Avon Lake Regional Water Begins Algal Bloom Preparations

Avon Lake Regional Water Begins Algal Bloom Preparations

As the weather gets warmer and we move into the summer months, the threat of possible algal blooms arises. However, Avon Lake residents can rest assured that Avon Lake Regional Water is prepared for any possible issues.

“Each year, the crew at Avon Lake Regional Water stands ready for a possible algal bloom,” said Todd Danielson, Chief Utilities Executive for Avon Lake Regional Water.

According the U.S. EPA, an algal bloom is “an overgrowth of algae.”[1] The colors of algal blooms range from green to blue or brown to red. Besides naturally occurring, algal blooms can occur from increased nutrients like nitrogen and phosphorus, in the water.

The impact of these blooms is not only potentially harmful to your health, but also your wallet due to higher costs for treating your water. To ensure our drinking water is safe from algal blooms, Avon Lake Regional Water performs the following proactive measures each year:

  • Continuous testing of the water drawn into the water treatment plant;
  • Monitoring local and regional weather patterns;
  • Adding additional powdered activated carbon when conditions are present for a bloom; and
  • Communication on conditions with other facilities across Lake Erie.

The Avon Lake Board of Municipal Utilities (the Board) supports additional proactive measures, such as partnering with Great Lakes Biomimicry and the University of Akron to sponsor two University of Akron Ph.D. fellows studying biomimicry. According to Great Lakes Biomimicry, “biomimicry is the practice of learning from nature and emulating its forms, processes, and systems to solve human problems and drive innovation.”[2] If we are able to predict when an algal bloom will occur, Avon Lake Regional Water will be able to implement measures to prevent the impact to our water supply and save customers by not having an unneeded increases to treatment costs.

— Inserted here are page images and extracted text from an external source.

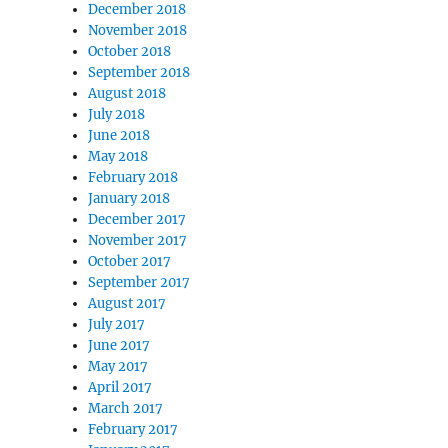
December 2018
November 2018
October 2018
September 2018
August 2018
July 2018
June 2018
May 2018
February 2018
January 2018
December 2017
November 2017
October 2017
September 2017
August 2017
July 2017
June 2017
May 2017
April 2017
March 2017
February 2017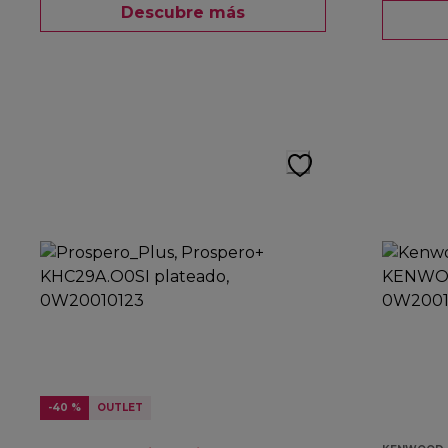
Descubre más
-40 %
OUTLET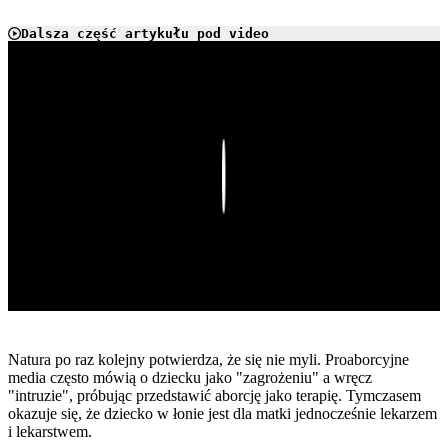
Dalsza część artykułu pod video
Play
Natura po raz kolejny potwierdza, że się nie myli. Proaborcyjne
media często mówią o dziecku jako "zagrożeniu" a wręcz
"intruzie", próbując przedstawić aborcję jako terapię. Tymczasem
okazuje się, że dziecko w łonie jest dla matki jednocześnie lekarzem
i lekarstwem.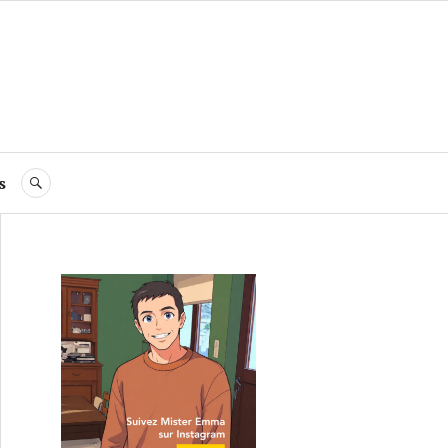
s
RECHERCHE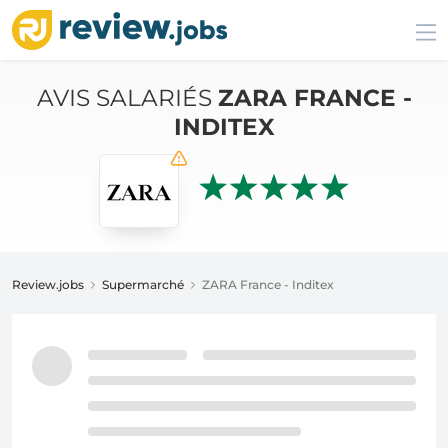
AVIS SALARIÉS
ZARA FRANCE -
INDITEX
Review.jobs
Supermarché
ZARA France - Inditex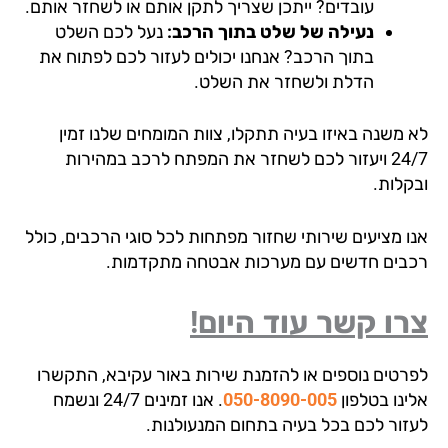
עובדים? ייתכן שצריך לתקן אותם או לשחזר אותם.
נעילה של שלט בתוך הרכב:
נעל לכם השלט
בתוך הרכב? אנחנו יכולים לעזור לכם לפתוח את
הדלת ולשחזר את השלט.
 משנה באיזו בעיה תתקלו, צוות המומחים שלנו זמין
24/7 ויעזור לכם לשחזר את המפתח לרכב במהירות
קלות.
ו מציעים שירותי שחזור מפתחות לכל סוגי הרכבים, כולל
בים חדשים עם מערכות אבטחה מתקדמות.
ו קשר עוד היום!
רטים נוספים או להזמנת שירות באור עקיבא, התקשרו
ינו בטלפון
050-8090-005
. אנו זמינים 24/7 ונשמח
זור לכם בכל בעיה בתחום המנעולנות.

“As part of its commitment to Water Utility Leadership, Avon Lake Regional Water is sponsoring original research into the complex bio-dynamics of algal blooms in large water bodies. This forward-looking initiative will help Avon Lake Regional Water and similarly-situated water producers to detect potential algal problems earlier and respond more effectively and quicker than conventional methods,” said John Dzwonczyk, Chairman of the Board.